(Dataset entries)

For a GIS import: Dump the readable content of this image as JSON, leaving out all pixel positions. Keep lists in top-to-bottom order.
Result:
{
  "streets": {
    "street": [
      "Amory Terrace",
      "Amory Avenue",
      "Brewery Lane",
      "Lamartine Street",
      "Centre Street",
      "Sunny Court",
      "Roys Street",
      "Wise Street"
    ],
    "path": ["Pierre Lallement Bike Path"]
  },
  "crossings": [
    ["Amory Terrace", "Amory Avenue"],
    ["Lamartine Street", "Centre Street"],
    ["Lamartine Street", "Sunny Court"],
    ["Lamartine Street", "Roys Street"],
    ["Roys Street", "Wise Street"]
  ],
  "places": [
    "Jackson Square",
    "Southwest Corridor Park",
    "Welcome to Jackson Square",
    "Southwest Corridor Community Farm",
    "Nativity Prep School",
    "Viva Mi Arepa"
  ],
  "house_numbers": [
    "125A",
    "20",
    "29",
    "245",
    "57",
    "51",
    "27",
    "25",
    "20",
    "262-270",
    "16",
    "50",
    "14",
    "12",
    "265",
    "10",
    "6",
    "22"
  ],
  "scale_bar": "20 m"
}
* * *
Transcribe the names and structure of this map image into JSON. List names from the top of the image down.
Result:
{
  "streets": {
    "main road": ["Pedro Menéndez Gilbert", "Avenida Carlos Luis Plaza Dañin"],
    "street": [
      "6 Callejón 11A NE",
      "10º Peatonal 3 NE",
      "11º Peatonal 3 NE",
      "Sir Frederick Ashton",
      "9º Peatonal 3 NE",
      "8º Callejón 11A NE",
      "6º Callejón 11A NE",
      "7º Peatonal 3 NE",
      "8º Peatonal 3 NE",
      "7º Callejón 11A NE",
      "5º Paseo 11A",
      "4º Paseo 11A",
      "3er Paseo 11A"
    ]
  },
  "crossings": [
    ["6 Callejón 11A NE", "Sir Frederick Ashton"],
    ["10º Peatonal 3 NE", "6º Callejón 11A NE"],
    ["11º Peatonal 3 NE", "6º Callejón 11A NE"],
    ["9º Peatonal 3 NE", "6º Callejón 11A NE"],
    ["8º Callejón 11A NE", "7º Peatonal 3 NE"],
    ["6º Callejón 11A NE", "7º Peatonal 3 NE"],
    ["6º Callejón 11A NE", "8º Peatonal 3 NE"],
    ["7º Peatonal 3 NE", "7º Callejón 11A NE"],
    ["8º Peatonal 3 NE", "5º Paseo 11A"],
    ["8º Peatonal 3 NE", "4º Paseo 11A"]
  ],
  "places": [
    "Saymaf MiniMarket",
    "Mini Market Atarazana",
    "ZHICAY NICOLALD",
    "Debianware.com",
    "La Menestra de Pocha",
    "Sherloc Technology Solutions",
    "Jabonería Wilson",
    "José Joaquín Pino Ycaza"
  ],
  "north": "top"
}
==
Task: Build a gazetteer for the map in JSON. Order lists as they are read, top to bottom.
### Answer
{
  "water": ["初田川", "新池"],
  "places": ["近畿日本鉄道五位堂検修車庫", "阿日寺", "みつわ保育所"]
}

**Work request:**
Count the lines in the preceding entries that contain the string "bottom", and state only the resulting number.

**Answer to this problem:**
2